Das Gefühl, nicht zu genügen

Mit ihren Erwartungen und Vorstellungen vom richtigen Leben engt die Mutter Selah ein und vermittelt dem sensiblen Kind das Gefühl, nicht zu genügen. In den 1995er-Passagen kann man dabei zusehen, wie das Trauma entsteht. "Mama kommt meistens spät nach Hause, weil sie eigentlich immer länger arbeitet", lässt Milsch Selah in der Stimme eines Kinds sagen. Das Kapitel beginnt also mit einem Vorwurf, der sich immer mehr erhärtet: Es fehle der Mutter an Zeit, Geld und Zärtlichkeit.

Als Selah älter wird, schränkt sie den Kontakt zu ihrer Mutter ein – und doch schwebt diese erste und wichtigste Beziehung über allen Beziehungen, die Selah führt und nicht zu führen imstande ist; die von der Mutter formulierten Richtschnüre sind für Selah Fesseln, deren Abdrücke bei aller Distanzierung immer zu sehen bleiben werden. Und auch wenn Selah als erwachsene Person die Situation, in der sich die Mutter als Alleinerzieherin befand, rational fassen kann, vermag das den frühkindlichen Schmerz nicht wegzuzaubern. Verstehen ist möglich, verzeihen aber nur in Maßen.

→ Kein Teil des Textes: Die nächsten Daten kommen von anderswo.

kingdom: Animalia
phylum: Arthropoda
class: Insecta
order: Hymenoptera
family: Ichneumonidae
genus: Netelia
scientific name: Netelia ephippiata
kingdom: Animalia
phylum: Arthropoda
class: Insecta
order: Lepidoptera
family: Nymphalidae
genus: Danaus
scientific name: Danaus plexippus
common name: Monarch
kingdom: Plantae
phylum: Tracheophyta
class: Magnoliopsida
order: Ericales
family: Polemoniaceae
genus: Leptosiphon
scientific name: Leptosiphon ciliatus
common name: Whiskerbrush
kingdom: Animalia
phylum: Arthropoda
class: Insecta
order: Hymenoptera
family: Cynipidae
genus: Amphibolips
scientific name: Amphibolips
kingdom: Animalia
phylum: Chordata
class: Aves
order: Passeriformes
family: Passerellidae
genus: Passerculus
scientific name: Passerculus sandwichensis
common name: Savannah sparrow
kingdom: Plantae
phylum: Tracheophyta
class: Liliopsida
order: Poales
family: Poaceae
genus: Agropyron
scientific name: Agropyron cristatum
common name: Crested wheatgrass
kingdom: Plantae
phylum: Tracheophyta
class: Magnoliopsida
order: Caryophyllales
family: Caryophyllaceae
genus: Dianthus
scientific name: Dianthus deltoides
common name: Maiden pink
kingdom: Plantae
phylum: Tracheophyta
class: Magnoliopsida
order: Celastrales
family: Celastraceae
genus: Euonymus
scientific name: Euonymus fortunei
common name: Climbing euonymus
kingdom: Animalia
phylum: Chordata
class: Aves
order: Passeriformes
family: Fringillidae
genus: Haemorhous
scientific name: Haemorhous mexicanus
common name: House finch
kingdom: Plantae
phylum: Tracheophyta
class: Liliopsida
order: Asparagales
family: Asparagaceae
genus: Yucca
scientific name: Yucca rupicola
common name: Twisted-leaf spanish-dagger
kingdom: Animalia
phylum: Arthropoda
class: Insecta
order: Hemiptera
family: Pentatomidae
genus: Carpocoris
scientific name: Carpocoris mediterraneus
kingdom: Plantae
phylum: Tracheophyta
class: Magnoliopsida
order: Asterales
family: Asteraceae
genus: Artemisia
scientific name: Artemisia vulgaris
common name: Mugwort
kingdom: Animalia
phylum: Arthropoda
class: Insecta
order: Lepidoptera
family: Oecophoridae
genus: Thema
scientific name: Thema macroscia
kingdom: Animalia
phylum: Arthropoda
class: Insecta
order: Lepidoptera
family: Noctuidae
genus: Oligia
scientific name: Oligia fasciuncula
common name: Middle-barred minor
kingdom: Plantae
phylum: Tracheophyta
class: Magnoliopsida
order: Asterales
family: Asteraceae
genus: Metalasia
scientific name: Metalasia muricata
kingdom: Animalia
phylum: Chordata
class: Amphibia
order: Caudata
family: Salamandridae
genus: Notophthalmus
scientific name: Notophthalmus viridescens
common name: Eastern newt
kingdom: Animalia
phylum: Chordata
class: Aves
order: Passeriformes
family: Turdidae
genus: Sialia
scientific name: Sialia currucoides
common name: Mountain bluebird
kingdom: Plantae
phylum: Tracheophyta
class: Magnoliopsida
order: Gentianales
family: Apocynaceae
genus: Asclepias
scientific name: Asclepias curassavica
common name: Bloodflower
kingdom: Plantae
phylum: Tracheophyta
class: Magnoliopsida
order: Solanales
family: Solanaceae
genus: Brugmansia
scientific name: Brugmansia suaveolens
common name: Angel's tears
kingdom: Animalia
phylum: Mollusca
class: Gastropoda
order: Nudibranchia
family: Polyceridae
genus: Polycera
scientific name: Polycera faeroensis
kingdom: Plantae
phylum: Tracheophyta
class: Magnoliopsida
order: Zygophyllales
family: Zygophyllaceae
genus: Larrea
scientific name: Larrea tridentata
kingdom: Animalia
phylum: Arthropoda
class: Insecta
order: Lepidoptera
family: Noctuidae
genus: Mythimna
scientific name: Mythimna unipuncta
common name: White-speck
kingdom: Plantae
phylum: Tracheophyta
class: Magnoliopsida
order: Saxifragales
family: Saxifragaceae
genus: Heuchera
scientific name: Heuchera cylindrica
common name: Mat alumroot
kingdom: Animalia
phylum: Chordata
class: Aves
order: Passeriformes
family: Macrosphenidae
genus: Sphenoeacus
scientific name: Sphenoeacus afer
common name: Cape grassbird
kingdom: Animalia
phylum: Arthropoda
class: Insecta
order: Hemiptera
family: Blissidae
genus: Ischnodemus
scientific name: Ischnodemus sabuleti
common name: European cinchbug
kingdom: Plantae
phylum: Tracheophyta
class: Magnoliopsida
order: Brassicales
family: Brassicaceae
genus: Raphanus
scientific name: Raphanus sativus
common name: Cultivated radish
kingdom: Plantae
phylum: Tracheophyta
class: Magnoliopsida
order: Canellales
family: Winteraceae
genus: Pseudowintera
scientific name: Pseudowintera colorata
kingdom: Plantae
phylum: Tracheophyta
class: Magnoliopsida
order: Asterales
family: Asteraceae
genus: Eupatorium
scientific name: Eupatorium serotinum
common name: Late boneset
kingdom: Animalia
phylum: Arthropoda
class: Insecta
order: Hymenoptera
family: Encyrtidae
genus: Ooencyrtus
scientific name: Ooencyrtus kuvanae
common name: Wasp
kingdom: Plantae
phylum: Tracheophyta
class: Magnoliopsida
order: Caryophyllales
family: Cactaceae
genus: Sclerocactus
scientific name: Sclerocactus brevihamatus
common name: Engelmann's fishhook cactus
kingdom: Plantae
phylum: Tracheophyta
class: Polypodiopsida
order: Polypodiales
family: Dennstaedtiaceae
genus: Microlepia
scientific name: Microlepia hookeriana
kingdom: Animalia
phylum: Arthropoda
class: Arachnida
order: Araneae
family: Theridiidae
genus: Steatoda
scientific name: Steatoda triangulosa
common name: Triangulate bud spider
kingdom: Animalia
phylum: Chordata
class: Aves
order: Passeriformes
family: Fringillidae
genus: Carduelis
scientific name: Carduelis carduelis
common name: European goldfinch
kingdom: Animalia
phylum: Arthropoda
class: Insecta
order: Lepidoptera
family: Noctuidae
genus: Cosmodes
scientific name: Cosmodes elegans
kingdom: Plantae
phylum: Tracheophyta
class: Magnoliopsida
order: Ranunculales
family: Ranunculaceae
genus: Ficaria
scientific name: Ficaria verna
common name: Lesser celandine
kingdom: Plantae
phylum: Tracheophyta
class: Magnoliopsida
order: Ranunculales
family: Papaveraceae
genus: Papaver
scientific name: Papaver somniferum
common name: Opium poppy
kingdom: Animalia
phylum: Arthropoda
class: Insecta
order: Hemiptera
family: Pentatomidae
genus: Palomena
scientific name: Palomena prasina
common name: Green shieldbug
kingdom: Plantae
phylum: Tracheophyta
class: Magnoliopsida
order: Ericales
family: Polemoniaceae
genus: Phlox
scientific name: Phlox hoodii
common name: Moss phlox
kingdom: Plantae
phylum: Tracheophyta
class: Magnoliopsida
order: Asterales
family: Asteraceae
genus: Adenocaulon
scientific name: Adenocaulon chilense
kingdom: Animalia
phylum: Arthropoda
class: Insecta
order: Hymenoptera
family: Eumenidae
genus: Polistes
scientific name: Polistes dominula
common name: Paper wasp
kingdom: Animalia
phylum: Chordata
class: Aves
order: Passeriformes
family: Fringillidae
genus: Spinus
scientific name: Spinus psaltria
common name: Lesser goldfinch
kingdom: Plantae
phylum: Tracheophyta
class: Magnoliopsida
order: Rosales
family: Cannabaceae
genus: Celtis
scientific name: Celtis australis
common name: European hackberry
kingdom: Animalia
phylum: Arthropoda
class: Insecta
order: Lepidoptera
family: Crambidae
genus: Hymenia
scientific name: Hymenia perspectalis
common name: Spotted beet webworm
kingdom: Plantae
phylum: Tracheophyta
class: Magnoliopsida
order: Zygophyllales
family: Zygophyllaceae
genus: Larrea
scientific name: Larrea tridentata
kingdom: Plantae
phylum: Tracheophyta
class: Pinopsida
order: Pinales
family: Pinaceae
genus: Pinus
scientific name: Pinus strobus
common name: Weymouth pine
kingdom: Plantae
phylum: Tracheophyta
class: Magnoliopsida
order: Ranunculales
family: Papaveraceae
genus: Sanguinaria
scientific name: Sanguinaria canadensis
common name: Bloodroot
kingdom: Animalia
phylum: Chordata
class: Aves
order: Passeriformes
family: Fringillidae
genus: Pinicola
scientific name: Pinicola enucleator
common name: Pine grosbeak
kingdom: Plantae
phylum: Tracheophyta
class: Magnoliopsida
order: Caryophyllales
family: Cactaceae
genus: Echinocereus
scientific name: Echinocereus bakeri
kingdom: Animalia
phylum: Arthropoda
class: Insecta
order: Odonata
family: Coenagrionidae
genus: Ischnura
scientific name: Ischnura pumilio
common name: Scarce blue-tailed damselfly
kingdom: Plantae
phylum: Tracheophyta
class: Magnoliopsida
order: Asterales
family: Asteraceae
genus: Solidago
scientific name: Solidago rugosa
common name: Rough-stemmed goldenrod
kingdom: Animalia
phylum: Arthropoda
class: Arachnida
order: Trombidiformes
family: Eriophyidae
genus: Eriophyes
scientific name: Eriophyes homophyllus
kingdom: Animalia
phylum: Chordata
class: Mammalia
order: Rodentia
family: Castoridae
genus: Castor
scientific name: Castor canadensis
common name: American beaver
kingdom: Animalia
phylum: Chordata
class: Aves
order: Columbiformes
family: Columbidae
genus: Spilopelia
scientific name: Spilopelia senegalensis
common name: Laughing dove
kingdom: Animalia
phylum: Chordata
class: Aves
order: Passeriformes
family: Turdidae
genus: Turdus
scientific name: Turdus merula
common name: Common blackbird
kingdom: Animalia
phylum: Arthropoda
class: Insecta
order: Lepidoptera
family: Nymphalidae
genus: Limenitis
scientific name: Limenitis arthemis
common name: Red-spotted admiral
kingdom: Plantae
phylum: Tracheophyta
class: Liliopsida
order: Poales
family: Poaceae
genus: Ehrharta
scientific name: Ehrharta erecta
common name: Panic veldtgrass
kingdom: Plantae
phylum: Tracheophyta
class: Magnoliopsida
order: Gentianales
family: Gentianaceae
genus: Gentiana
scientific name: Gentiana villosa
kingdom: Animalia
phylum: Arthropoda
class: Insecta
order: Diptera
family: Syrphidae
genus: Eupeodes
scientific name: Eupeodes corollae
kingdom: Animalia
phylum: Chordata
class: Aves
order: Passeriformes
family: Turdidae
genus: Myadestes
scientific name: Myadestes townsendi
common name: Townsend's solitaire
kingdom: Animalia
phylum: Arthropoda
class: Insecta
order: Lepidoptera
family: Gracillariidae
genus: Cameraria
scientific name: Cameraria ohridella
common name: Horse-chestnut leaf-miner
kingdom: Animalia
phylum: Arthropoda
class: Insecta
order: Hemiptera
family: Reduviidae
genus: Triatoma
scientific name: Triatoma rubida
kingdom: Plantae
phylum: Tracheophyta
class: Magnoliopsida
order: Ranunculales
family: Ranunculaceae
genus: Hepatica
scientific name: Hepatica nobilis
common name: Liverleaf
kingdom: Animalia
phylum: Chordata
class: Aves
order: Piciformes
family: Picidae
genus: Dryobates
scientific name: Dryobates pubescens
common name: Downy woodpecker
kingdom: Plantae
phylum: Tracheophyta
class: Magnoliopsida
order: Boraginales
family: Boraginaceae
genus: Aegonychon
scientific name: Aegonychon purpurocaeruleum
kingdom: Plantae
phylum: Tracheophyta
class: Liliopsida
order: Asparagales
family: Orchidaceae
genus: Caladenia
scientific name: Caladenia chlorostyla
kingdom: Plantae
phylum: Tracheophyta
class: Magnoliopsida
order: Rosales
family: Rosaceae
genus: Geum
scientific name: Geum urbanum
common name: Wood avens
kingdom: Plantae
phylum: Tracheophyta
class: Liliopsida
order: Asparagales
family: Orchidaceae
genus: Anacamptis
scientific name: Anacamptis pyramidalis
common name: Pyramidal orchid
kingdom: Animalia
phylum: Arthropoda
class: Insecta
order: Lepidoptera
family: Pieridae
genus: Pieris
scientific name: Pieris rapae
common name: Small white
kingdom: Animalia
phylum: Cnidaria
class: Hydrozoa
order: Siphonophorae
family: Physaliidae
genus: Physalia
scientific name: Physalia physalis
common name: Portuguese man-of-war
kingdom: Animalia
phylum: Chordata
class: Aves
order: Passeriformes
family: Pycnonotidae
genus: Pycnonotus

Luca Mael Milsch gelingt mit Sieben Sekunden Luft nicht nur ein virtuoses, weil wahrhaftiges Porträt einer Mutter-Kind-Beziehung, sondern geht der Frage, was für einen Menschen identitätsstiftend ist, nach. Klasse und Milieu, Gender und Sexualität, fester Glaube und hinterfragenswerte Glaubenssätze fließen in diese facettenreiche Collage ein, die zu Tränen zu rühren vermag, ohne dabei pathetisch zu sein. (Amira Ben Saoud, 10.5.2024)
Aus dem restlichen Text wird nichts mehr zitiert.